Data shown –
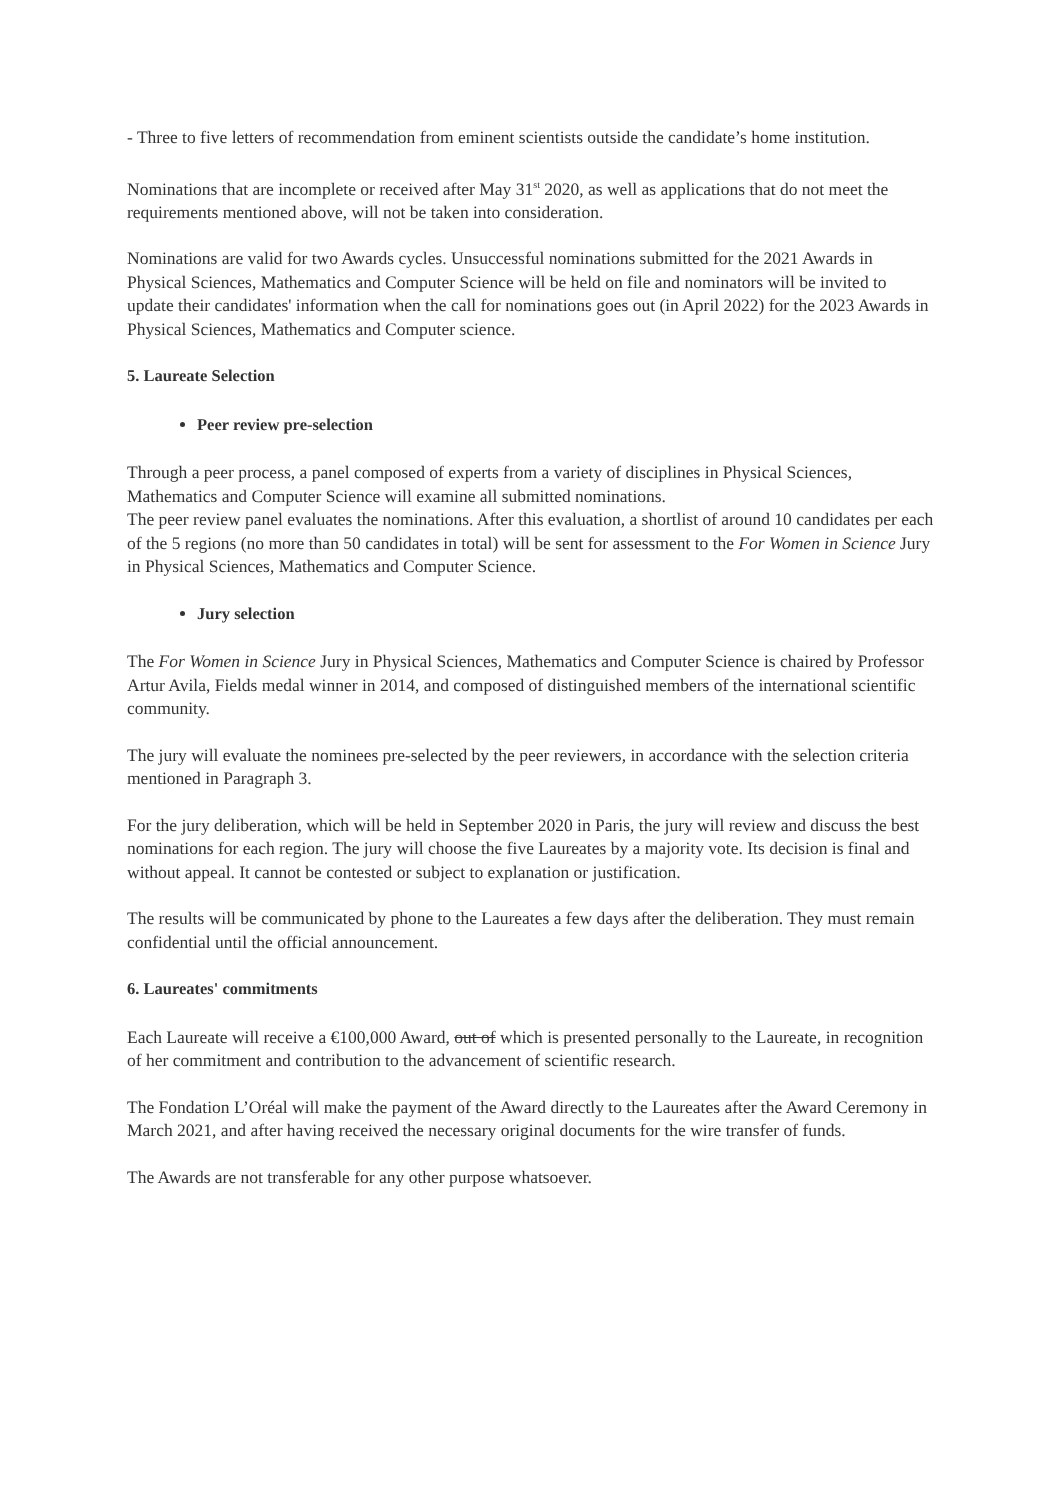- Three to five letters of recommendation from eminent scientists outside the candidate’s home institution.
Nominations that are incomplete or received after May 31<sup>st</sup> 2020, as well as applications that do not meet the requirements mentioned above, will not be taken into consideration.
Nominations are valid for two Awards cycles. Unsuccessful nominations submitted for the 2021 Awards in Physical Sciences, Mathematics and Computer Science will be held on file and nominators will be invited to update their candidates' information when the call for nominations goes out (in April 2022) for the 2023 Awards in Physical Sciences, Mathematics and Computer science.
5. Laureate Selection
Peer review pre-selection
Through a peer process, a panel composed of experts from a variety of disciplines in Physical Sciences, Mathematics and Computer Science will examine all submitted nominations.
The peer review panel evaluates the nominations. After this evaluation, a shortlist of around 10 candidates per each of the 5 regions (no more than 50 candidates in total) will be sent for assessment to the For Women in Science Jury in Physical Sciences, Mathematics and Computer Science.
Jury selection
The For Women in Science Jury in Physical Sciences, Mathematics and Computer Science is chaired by Professor Artur Avila, Fields medal winner in 2014, and composed of distinguished members of the international scientific community.
The jury will evaluate the nominees pre-selected by the peer reviewers, in accordance with the selection criteria mentioned in Paragraph 3.
For the jury deliberation, which will be held in September 2020 in Paris, the jury will review and discuss the best nominations for each region. The jury will choose the five Laureates by a majority vote. Its decision is final and without appeal. It cannot be contested or subject to explanation or justification.
The results will be communicated by phone to the Laureates a few days after the deliberation. They must remain confidential until the official announcement.
6. Laureates' commitments
Each Laureate will receive a €100,000 Award, out of which is presented personally to the Laureate, in recognition of her commitment and contribution to the advancement of scientific research.
The Fondation L’Oréal will make the payment of the Award directly to the Laureates after the Award Ceremony in March 2021, and after having received the necessary original documents for the wire transfer of funds.
The Awards are not transferable for any other purpose whatsoever.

What is needed –
Search the entries for "Women" and copy out each line that has it.

Response to the exercise –
The peer review panel evaluates the nominations. After this evaluation, a shortlist of around 10 candidates per each of the 5 regions (no more than 50 candidates in total) will be sent for assessment to the For Women in Science Jury in Physical Sciences, Mathematics and Computer Science.
The For Women in Science Jury in Physical Sciences, Mathematics and Computer Science is chaired by Professor Artur Avila, Fields medal winner in 2014, and composed of distinguished members of the international scientific community.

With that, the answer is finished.